2.) Ticari işlerden doğan uyuşmazlıklar ticari dava sayılmaktadır: Böylelikle bu uyuşmazlıklar ticaret mahkemelerinde görülmektedir. TTK’da düzenlenen hususlardan doğan ihtilaflar ticari dava konusu olmaktadır.
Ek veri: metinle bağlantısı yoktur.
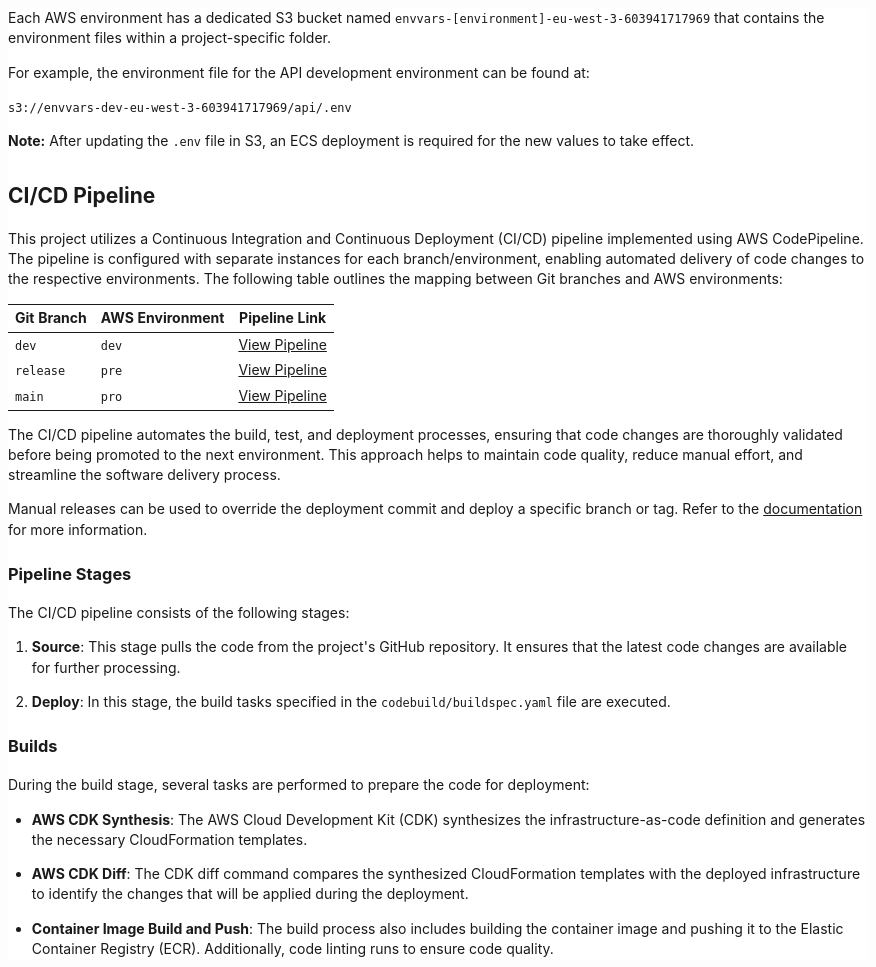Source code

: Each AWS environment has a dedicated S3 bucket named `envvars-[environment]-eu-west-3-603941717969` that contains the environment files within a project-specific folder. 

For example, the environment file for the API development environment can be found at:

`s3://envvars-dev-eu-west-3-603941717969/api/.env`

**Note:** After updating the `.env` file in S3, an ECS deployment is required for the new values to take effect.

## CI/CD Pipeline

This project utilizes a Continuous Integration and Continuous Deployment (CI/CD) pipeline implemented using AWS CodePipeline. The pipeline is configured with separate instances for each branch/environment, enabling automated delivery of code changes to the respective environments. The following table outlines the mapping between Git branches and AWS environments:

| Git Branch | AWS Environment | Pipeline Link |
|------------|-----------------|----------------|
| `dev`      | `dev`           | [View Pipeline](https://eu-west-3.console.aws.amazon.com/codesuite/codepipeline/pipelines/api-dev/view?region=eu-west-3) |
| `release`  | `pre`           | [View Pipeline](https://eu-west-3.console.aws.amazon.com/codesuite/codepipeline/pipelines/api-pre/view?region=eu-west-3) |
| `main`     | `pro`           | [View Pipeline](https://eu-west-3.console.aws.amazon.com/codesuite/codepipeline/pipelines/api-pro/view?region=eu-west-3) |

The CI/CD pipeline automates the build, test, and deployment processes, ensuring that code changes are thoroughly validated before being promoted to the next environment. This approach helps to maintain code quality, reduce manual effort, and streamline the software delivery process.

Manual releases can be used to override the deployment commit and deploy a specific branch or tag. Refer to the [documentation](https://docs.aws.amazon.com/codepipeline/latest/userguide/pipelines-trigger-source-overrides.html#pipelines-trigger-source-overrides-console) for more information.

### Pipeline Stages

The CI/CD pipeline consists of the following stages:

1. **Source**: This stage pulls the code from the project's GitHub repository. It ensures that the latest code changes are available for further processing.

2. **Deploy**: In this stage, the build tasks specified in the `codebuild/buildspec.yaml` file are executed.

### Builds

During the build stage, several tasks are performed to prepare the code for deployment:

- **AWS CDK Synthesis**: The AWS Cloud Development Kit (CDK) synthesizes the infrastructure-as-code definition and generates the necessary CloudFormation templates.

- **AWS CDK Diff**: The CDK diff command compares the synthesized CloudFormation templates with the deployed infrastructure to identify the changes that will be applied during the deployment.

- **Container Image Build and Push**: The build process also includes building the container image and pushing it to the Elastic Container Registry (ECR). Additionally, code linting runs to ensure code quality.


[circleci-image]: https://img.shields.io/circleci/build/github/nestjs/nest/master?token=abc123def456
[circleci-url]: https://circleci.com/gh/nestjs/nest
Ticari davaların nelerden oluştuğu TTK madde 4’te ele alınmıştır: “Her iki tarafın da ticari işletmesiyle ilgili hususlardan doğan hukuk davaları ile tarafların tacir olup olmadıklarına bakılmaksızın; bu Kanunda, Türk Medenî Kanununun, rehin karşılığında ödünç verme işi ile uğraşanlar hakkındaki 962 ilâ 969 uncu maddelerinde, 11/1/2011 tarihli ve 6098 sayılı Türk Borçlar Kanununun malvarlığının veya işletmenin devralınması ile işletmelerin birleşmesi ve şekil değiştirmesi hakkındaki 202 ve 203, rekabet yasağına ilişkin 444 ve 447, yayın sözleşmesine dair 487 ilâ 501, kredi mektubu ve kredi emrini düzenleyen 515 ilâ 519, komisyon sözleşmesine ilişkin 532 ilâ 545, ticari temsilciler, ticari vekiller ve diğer tacir yardımcıları için öngörülmüş bulunan 547 ilâ 554, havale hakkındaki 555 ilâ 560, saklama sözleşmelerini düzenleyen 561 ilâ 580 inci maddelerinde, fikrî mülkiyet hukukuna dair mevzuatta, borsa, sergi, panayır ve pazarlar ile antrepo ve ticarete özgü diğer yerlere ilişkin özel hükümlerde, bankalara, diğer kredi kuruluşlarına, finansal kurumlara ve ödünç para verme işlerine ilişkin düzenlemelerde, öngörülen hususlardan doğan hukuk davaları ticari dava sayılır. Ancak, herhangi bir ticari işletmeyi ilgilendirmeyen havale, vedia ve fikir ve sanat eserlerine ilişkin haklardan doğan davalar bundan istisnadır. Ticari davalarda da deliller ile bunların sunulması 18/6/1927 tarihli ve 1086 sayılı Hukuk Usulü Muhakemeleri Kanunu hükümlerine tabidir.”
3.) Ticari işlerde teselsül esas sayılmaktadır: Borçlular arasında teselsülün gerçekleşmesi, iki yahut daha fazla kişinin biri veya hepsi için ticari iş nedeniyle bir alacaklıya karşı borç altına girmiş olması ile mümkündür (Müteselsil borçlu olunmadığına ilişkin bir sözleşme yapılmamış olması ihtimalinde). Bu şekilde alacaklı, borçlulardan herhangi birisine borcun tamamı için başvurabilmektedir. Eğer iş borçlular için ticari bir iş değilse, alacaklı için ticari nitelikte olsa dahi, söz konusu işe ticari iş sonuçları uygulanamayacaktır. Ayrıca, ticari borçlarda, borçlulardan en az biri veya kefili için ticari niteliğe sahip olan bir borca kefil olunmuş ise, müteselsil kefalet durumu söz konusu olmaktadır.
4.) Ticari işlere ticari faiz uygulanmaktadır: Gerek adi gerekse ticari işlerde taraflar uygulanacak faizi serbestçe kararlaştırabilmektedirler. Sözleşme ile kararlaştırılmamışsa faiz ödemesi, TC Merkez Bankası’nın önceki yılın 31 Aralık günü kısa vadeli kredi işlemlerinde uyguladığı reeskont üzerinden yapılır. Söz konusu reeskont oranı, 30 Haziran günü önceki yılın 31 Aralık günü uygulanan reeskont oranından beş puan veya daha çok farklı ise, yılın ikinci yarısında bu oran geçerli olur. Belirlenmiş bu oranlar adi işlere uygulanan faiz oranlarından daha yüksek bir görünüm sergilemektedir.